Every language has a way in which events that happened in the past can be expressed, but not all languages have a marked past. English has several ways to talk about something that has happened and is over or that has happened and is still happening. The most common way to do this is with the simple past, also called the preterite. The simple past is usually formed by adding the suffix ed to a verb, although there are many irregular verbs that form this tense in various ways.
A brief meditation on the nature of things past should make it very clear that the past is seldom as truly past as the term might make it sound. The simple past is used to describe a wealth of ways in which things have occurred that are no longer present. The cleaner past names something that began and ended in a limited time, which has absolutely nothing to do with the present. For example, “Yesterday I went on a bicycle ride” tells a listener about an action of limited duration. It almost seems like this kind of past exists in a sealed world away from the present.
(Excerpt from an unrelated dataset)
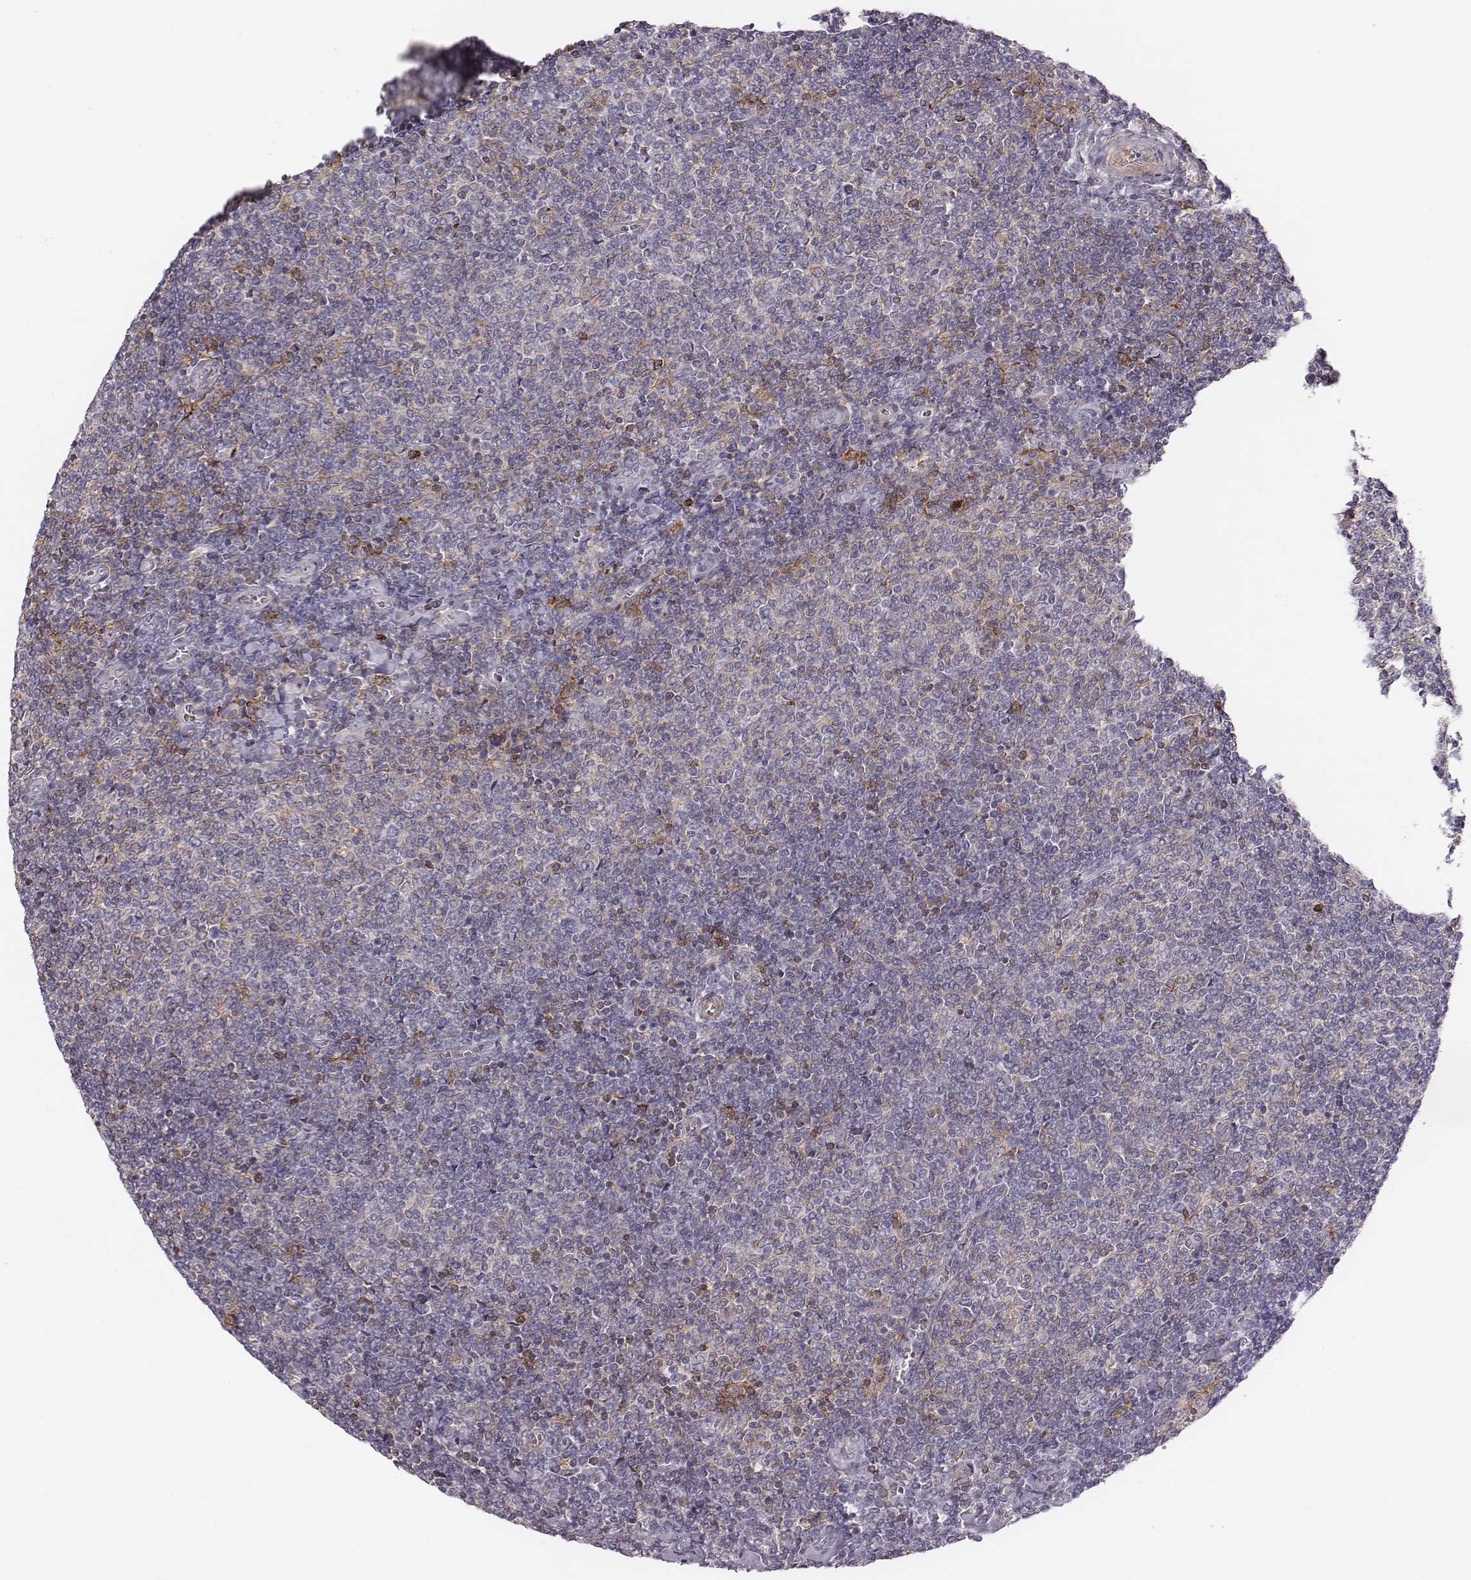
{"staining": {"intensity": "negative", "quantity": "none", "location": "none"}, "tissue": "lymphoma", "cell_type": "Tumor cells", "image_type": "cancer", "snomed": [{"axis": "morphology", "description": "Malignant lymphoma, non-Hodgkin's type, Low grade"}, {"axis": "topography", "description": "Lymph node"}], "caption": "Tumor cells are negative for brown protein staining in low-grade malignant lymphoma, non-Hodgkin's type.", "gene": "ZYX", "patient": {"sex": "male", "age": 52}}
A less sharply delineated but still clearly past application of the past tense is when it is used to describe something that lasted for a somewhat unclear but clearly finite period of time. For example, if Aunt Dottie said, “For several years as a child, I believed that animals spoke to me,” it stands to reason that she has either come to her senses or lost her weird ability of hers. Again, that kind of past seems to exist exclusively in the past.
An even more clouded past is however evoked by the same form of the past tense. Something that used to be habitual, that happened repeatedly, often or frequently, but now no longer occurs, is expressed in the past simple. Here, the unspoken addition of used to come to the statement seems to whisper: “I’ve always wondered if I’d be a famous dancer, but I’m 73 and it hasn’t happened yet.”
This tense can also be used to describe an ongoing state of being rather than an action. Perhaps this is the least clear-cut way of using the past simple of all because there really isn’t a precise time when a state begins or ends. It’s simple, and then it just isn’t. The example: “I was a slender child; I was so skinny that people were constantly giving me cookies and cakes,” this concept demonstrates. Sometimes, the simplicity of this kind of past is a state we all wish we could return to, but we are anchored in the present and clumsy in the future, which will transform present moments into the substance of a simple past.